Globus is an established service from the University of Chicago that is widely used for managing research data in national laboratories, campus computing centers, and HPC facilities. While its interactive web browser interface addresses simple file transfer and sharing scenarios, large scale automation typically requires integration of the research data management platform it provides into bespoke applications.

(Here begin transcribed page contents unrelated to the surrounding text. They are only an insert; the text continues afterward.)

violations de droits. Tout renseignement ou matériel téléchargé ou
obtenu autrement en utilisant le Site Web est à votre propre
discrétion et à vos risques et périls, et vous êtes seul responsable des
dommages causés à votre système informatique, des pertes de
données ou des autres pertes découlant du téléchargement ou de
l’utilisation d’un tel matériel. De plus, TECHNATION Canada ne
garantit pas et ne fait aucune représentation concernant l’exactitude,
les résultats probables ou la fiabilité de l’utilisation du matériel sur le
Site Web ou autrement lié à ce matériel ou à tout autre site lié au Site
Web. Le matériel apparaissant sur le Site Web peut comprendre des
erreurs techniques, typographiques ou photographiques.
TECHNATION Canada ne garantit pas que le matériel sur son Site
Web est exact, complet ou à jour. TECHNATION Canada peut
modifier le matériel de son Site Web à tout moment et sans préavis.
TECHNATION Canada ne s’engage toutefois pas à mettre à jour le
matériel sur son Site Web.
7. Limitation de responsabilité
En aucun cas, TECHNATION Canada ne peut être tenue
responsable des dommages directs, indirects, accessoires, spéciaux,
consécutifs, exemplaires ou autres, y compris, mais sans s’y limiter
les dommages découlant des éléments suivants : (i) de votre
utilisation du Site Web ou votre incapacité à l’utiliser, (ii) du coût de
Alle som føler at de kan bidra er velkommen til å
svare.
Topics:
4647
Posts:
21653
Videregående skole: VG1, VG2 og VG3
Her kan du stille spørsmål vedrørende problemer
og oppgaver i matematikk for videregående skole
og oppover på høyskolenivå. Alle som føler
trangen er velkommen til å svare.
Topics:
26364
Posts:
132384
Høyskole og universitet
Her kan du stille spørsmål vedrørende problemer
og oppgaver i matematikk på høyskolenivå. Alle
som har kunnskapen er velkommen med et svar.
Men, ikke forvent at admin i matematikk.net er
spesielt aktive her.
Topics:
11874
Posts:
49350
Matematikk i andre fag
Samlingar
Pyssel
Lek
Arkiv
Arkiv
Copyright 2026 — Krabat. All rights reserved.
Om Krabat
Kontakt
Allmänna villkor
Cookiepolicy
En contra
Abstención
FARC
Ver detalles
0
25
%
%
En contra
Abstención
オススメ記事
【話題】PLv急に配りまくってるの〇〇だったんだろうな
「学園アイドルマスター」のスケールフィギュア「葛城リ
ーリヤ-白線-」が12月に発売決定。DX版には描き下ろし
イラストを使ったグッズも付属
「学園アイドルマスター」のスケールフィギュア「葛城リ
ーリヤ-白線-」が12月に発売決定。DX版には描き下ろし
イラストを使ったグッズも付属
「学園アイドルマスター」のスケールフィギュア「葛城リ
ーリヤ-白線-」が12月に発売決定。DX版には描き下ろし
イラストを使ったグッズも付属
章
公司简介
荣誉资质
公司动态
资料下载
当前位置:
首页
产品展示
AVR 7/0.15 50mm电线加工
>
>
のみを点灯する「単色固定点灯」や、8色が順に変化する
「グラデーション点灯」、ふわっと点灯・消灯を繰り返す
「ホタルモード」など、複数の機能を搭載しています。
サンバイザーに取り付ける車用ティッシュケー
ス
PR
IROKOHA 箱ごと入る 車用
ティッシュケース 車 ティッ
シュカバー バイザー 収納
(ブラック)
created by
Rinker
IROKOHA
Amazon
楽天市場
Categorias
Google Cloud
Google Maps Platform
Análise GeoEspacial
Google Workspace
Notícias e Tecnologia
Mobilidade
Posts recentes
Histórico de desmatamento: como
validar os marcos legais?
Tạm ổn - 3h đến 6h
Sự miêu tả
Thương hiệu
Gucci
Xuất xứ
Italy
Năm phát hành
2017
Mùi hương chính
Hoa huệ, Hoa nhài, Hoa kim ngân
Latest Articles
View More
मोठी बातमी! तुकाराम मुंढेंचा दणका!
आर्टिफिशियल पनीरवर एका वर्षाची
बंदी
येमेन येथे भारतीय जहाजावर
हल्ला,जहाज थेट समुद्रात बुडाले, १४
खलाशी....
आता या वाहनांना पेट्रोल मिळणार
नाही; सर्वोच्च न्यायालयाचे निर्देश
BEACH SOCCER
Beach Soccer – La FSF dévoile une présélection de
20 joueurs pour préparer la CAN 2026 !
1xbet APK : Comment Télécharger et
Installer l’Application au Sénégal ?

We will describe one such example, the Petrel data portal (https://petreldata.net), used by researchers to manage data in diverse fields including materials science, cosmology, machine learning, and serial crystallography. The portal facilitates automated ingest of data, extraction and addition of metadata for creating search indexes, assignment of persistent identifiers faceted search for rapid data discovery, and point-and-click downloading of datasets by authorized users. As security and privacy are often critical requirements, the portal employs fine-grained permissions that control both visibility of metadata and access to the datasets themselves. It is based on the Modern Research Data Portal design pattern, jointly developed by the ESnet and Globus teams, and leverages capabilities such as the Science DMZ for enhanced performance and to streamline the user experience. We will describe common use cases that motivate the need for such data portals, illustrated by further examples, and will demonstrate how investigators can rapidly develop and deploy these capabilities to scale up their research.